● Consigne
Dans l'extrait sur Ricoeur, quel paradigme Gadamer adopte-t-il ?

Après Heidegger en effet, chez qui « tout l’effort critique est dépensé dans le travail de déconstruction de la métaphysique » (car l’histoire de la métaphysique tient exactement la place du préjugé)(T.A. p.364), nous voici selon Ricoeur acculés à l’opposition entre Gadamer qui prend pour paradigme l’immédiateté du dialogue oral, et Derrida qui prend pour paradigme l’écartement à l’origine et la différance par l’écriture. C’est contre cette problématique que Ricoeur essaye de reconquérir un espace proprement critique, sur le terrain du texte.
Ce que Ricoeur opposerait ainsi à l’herméneutique de Gadamer, c’est qu’il ne s’agit pas seulement de comprendre le texte par rapport à la question à laquelle il répond, en amont (en direction d’une tradition et d’une appartenance plus originaire : que se passe-t-il si elle n’est pas commune ?), mais par rapport à la question qu’il pose, à l’espace qu’il ouvre, en aval. Pour reprendre les analyses de la référence poétique et de l’illocutoire poétique, le texte ouvre un monde et il suscite un sujet (à peu près sur le site du sujet de rêverie poétique chez Bachelard : celui d’une naïveté seconde). Autrement dit, la prudence et la hardiesse herméneutiques veulent que, si les textes anciens répondaient à d’autres questions que celles que nous nous posons, ils soulèvent d’autres questions que celles auxquelles ils répondaient. Le métaphorique est ici non plus en arrière, mais en avant de nos usages, non plus un langage sédimenté, mais un langage en état d’émergence.
Mais n’en est-il pas de même pour l’oral ? A trois reprises au moins, en distinguant dès l’oral le dire et le dit, Ricoeur le suggère. D’abord il parle d’une « dialectique de distanciation plus primitive que l’opposition de l’écriture à la parole et qui appartient déjà au discours oral en tant que discours »: c’est « la dialectique de l’événement et de la signification » dont l’un est inscrit dans le contexte et l’autre le déborde (T.A. p.102 sq.). Il reprend ensuite cette idée ainsi : « sans doute faudrait–il dire, à l’encontre de toute hypostase de l’écriture, que la première condition de toute inscription est, dans le discours comme tel, même oral, la distance infime qui se creuse entre le dire et le dit » (T.A. p.166). Et il poursuit enfin : « le dire s’évanouit mais le dit subsiste ; à cet égard, l’écriture ne représente aucune révolution radicale dans la constitution du discours, mais accomplit son voeu le plus profond » (T.A. p.367).
Aussi ténue soit–elle, c’est cette ligne d’argumentation que j’ai voulue renforcer. Et de même que la différence problématoloqique doit pouvoir s’appliquer et se compliquer dans l’épaisseur métaphorique des mondes de langage, l’autonomie du texte, de l’écriture, ne naît–elle pas discrètement de l’autonomisation des réponses, qui fait leur vivacité sémantique propre et leur métaphoricité vive ?
ANNEXE : La « métaphore » monothéiste.
En supplément, on peut tirer de ces analyses quelques applications à propos de l’émergence des monothéismes, où le rapport de l’Un au Multiple peut être considéré comme une réponse à toutes les questions (ou comme une question à toutes les réponses). La force de la métaphore monothéiste est de faire tenir des espaces différents dans le même « espace », de « rapprocher » des mondes, de tenter de rendre l’incompossible possible dans le même monde (au moins dans le même monde textuel). pour faire vite, nous reprendrons la différence typologique entre la Loi et les prophètes.

● Données
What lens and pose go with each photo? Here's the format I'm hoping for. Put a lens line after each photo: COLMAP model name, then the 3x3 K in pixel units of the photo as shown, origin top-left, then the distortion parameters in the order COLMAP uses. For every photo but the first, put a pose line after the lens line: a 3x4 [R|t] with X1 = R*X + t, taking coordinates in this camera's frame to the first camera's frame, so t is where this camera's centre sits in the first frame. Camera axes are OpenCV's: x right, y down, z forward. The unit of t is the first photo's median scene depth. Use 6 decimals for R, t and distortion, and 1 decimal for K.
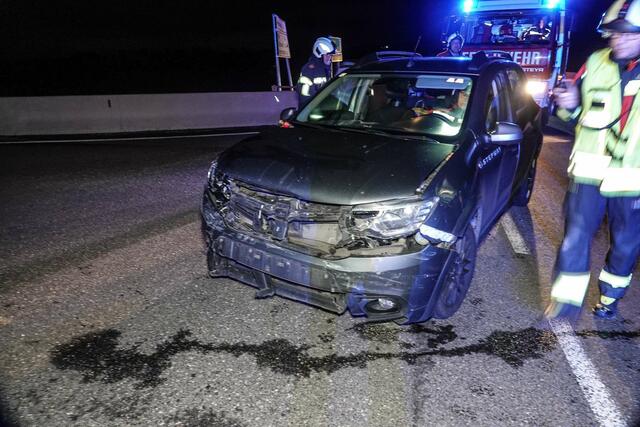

● Réponse
L'immédiateté du dialogue oral.